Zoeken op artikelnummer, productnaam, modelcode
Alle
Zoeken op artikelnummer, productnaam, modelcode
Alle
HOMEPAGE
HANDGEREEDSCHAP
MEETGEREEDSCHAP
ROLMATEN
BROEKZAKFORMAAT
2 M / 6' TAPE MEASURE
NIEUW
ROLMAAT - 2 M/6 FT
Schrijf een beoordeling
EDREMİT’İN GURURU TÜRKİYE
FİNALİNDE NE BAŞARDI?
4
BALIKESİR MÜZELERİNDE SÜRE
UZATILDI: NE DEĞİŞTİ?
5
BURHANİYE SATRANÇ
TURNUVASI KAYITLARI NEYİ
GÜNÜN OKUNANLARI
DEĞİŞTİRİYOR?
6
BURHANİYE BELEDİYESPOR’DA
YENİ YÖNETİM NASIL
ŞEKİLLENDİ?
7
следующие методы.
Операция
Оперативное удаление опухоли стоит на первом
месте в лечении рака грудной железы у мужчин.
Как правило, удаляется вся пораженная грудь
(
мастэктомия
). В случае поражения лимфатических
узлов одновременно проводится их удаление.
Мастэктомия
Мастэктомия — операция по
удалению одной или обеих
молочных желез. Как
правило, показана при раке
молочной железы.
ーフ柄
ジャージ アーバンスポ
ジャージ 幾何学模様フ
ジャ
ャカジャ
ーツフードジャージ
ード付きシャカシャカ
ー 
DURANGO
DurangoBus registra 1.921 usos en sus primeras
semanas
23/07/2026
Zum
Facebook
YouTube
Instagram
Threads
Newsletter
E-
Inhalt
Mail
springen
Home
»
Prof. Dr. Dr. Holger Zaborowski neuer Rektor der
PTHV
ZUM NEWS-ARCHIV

◇ ◇ ◇ ◇ ◇

Among the records above, only the lines between the line holding "GÜNÜN OKUNANLARI" and the line holding "узлов одновременно проводится их удаление.", inclusive, are to be output, exactly as written.

ANSWER SPACE |
GÜNÜN OKUNANLARI
DEĞİŞTİRİYOR?
6
BURHANİYE BELEDİYESPOR’DA
YENİ YÖNETİM NASIL
ŞEKİLLENDİ?
7
следующие методы.
Операция
Оперативное удаление опухоли стоит на первом
месте в лечении рака грудной железы у мужчин.
Как правило, удаляется вся пораженная грудь
(
мастэктомия
). В случае поражения лимфатических
узлов одновременно проводится их удаление.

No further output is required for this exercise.